Die Debatte lief zusehends aus dem Ruder, drehte sich um Vermaisung von Landschaften für Biogasanlagen und darum, ob in Krankenhagen das Weltklima gerettet werden könnte. Astrid Teigeler-Tegtmeier redete sich in Rage und warf der Opposition sogar Populismus vor. Was wiederum Prof. Neuhäuser auf die Palme brachte und zum Gegenargument, mit Populismusvorwürfen würde die Spaltung der Gesellschaft vorangetrieben, nur weil man anderer Meinung sei.
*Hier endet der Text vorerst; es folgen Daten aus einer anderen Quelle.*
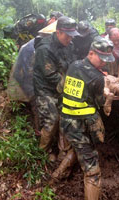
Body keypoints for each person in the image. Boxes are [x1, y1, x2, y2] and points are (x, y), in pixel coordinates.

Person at [60, 36, 114, 199]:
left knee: (79, 147)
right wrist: (107, 94)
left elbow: (61, 87)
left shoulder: (73, 65)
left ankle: (56, 176)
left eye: (107, 59)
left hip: (66, 122)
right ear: (91, 53)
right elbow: (100, 103)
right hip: (81, 125)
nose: (104, 62)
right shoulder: (97, 78)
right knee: (92, 171)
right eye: (102, 58)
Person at [33, 16, 79, 157]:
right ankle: (43, 152)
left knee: (68, 116)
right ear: (58, 32)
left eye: (72, 36)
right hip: (46, 89)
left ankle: (63, 149)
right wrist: (73, 89)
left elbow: (73, 64)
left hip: (62, 85)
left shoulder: (68, 45)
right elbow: (51, 76)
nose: (70, 39)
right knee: (52, 119)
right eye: (67, 36)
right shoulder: (45, 49)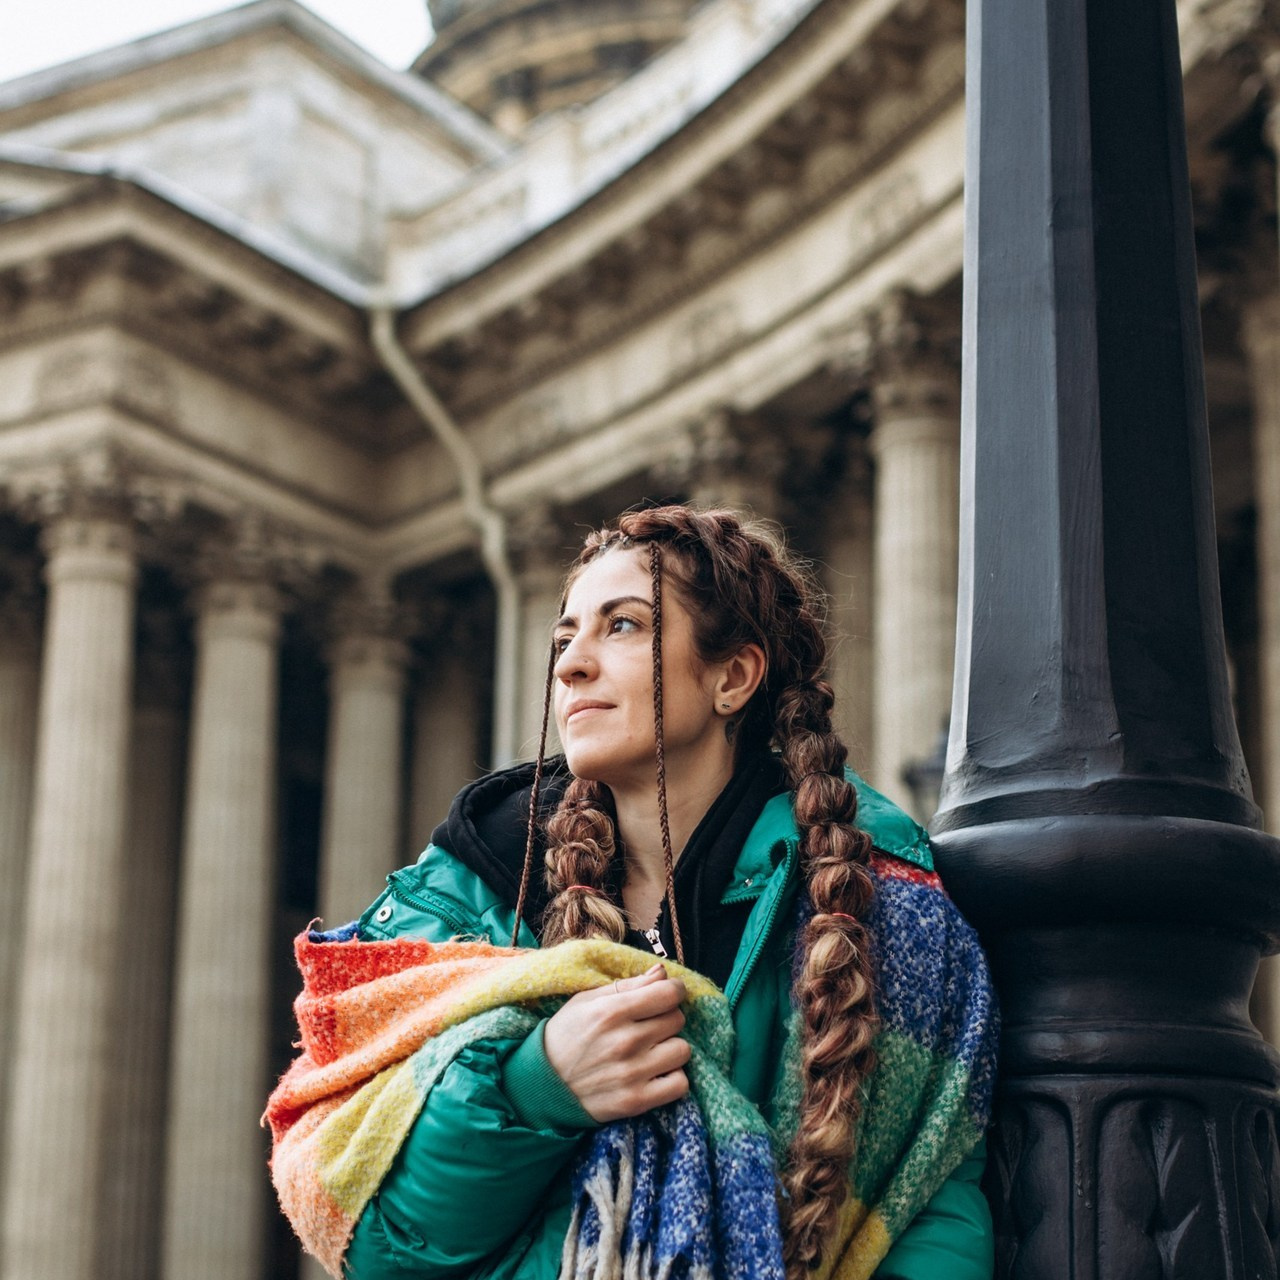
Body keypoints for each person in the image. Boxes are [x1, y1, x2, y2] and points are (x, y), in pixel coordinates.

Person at [281, 505, 996, 1280]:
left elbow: (929, 1206)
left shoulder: (876, 899)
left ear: (732, 678)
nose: (571, 666)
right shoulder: (472, 892)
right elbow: (372, 1242)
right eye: (565, 638)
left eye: (621, 626)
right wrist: (534, 1088)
Bodo Budde (SPD) hatte schließlich genug von der aufgeheizten Diskussion und beantragte ein Ende der Debatte („..wichtig ist doch, dass wir die Bürger mitnehmen..“). Das (zu erwartende) Ergebnis fiel am Ende mit 17 Ja- und 13 Nein-Stimmen und zwei Enthaltungen zugunsten der Planungen aus. Bereits am kommenden Montag gibt es allerdings einen Termin im Rathaus zwischen betroffenen Bürgern und der Stadtverwaltung. Dort, so Bürgermeisterin Lange, wolle man auch einen Kontakt zum Investor herstellen damit dieser sich bei den Anwohnern vorstellen und über die Pläne sprechen könne.
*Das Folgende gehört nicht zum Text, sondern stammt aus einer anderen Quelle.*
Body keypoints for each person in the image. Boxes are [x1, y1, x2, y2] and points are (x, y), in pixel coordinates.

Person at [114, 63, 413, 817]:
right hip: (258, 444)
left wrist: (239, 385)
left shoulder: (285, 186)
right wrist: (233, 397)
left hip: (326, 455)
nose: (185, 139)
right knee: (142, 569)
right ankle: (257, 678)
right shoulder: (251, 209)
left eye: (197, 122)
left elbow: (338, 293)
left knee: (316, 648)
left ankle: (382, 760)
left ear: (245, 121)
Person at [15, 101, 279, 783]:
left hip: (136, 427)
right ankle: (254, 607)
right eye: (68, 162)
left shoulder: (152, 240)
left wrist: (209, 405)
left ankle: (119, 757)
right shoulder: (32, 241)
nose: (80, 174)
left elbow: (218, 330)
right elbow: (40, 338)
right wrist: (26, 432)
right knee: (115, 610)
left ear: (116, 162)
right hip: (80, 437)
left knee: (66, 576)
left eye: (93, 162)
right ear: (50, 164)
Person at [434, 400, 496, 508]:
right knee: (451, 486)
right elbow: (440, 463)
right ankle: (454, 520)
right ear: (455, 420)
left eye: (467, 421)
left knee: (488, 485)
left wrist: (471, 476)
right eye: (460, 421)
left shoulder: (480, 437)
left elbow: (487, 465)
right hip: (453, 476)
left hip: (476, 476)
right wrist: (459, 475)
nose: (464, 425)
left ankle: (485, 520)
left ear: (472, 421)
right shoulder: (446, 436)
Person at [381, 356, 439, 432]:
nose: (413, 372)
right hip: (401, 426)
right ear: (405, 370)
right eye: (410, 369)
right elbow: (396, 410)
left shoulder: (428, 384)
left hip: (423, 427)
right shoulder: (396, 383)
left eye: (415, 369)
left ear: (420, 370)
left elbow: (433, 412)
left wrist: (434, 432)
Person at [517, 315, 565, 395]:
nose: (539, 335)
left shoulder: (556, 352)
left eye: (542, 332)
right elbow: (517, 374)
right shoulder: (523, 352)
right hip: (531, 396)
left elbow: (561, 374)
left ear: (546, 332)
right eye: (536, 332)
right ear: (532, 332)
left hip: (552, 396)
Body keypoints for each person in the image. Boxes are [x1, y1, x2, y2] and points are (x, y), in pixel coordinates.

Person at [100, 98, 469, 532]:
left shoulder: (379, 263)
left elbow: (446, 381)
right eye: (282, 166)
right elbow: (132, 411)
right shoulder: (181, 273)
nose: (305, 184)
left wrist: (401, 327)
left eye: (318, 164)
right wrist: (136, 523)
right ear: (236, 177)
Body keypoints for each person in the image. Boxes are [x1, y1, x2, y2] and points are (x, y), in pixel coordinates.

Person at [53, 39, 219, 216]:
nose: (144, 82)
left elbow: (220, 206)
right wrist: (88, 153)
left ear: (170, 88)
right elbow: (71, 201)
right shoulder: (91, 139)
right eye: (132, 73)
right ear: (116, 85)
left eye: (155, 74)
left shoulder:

(Nachtrag, 1.7.2025) Bürgermeisterin Andrea Lange wehrt sich vehement gegen Vorwürfe aus Teilen des Rintelner Rates, man sei nicht ausreichend informiert gewesen über die Frage, ob die Ausweisung von 0,4 Prozent der Stadtfläche Rintelns für Freiflächen-Photovoltaikanlagen notwendig sei. Am 26. September 2024 hatte der Rat selbst das 0,4 Prozent-Ziel für Rinteln beschlossen, abweichend von der Landesvorgabe, 0,5 Prozent der Landesfläche für solche Anlagen auszuweisen. Da Rinteln wenig Flächen zur Verfügung hat, die „…geeignet, naturverträglich und flächenschonend“ für Freiflächen-PV ausgewiesen werden können, verständigte man sich politisch auf 0,4 Prozent (Ratsprotokoll 212/2024). Wenn Ratsmitglieder – wie auf der letzten Ratssitzung geschehen – davon nichts mehr wissen wollten, so Lange, dann läge das Informationsdefizit nicht an der Verwaltung. Die Verwaltung habe dem Planungsbüro auch keine Vorgaben gemacht, welche städtischen Flächen ausgewiesen werden sollten, die in Krankenhagen sei von dem Büro jedoch als geeignet dargestellt worden.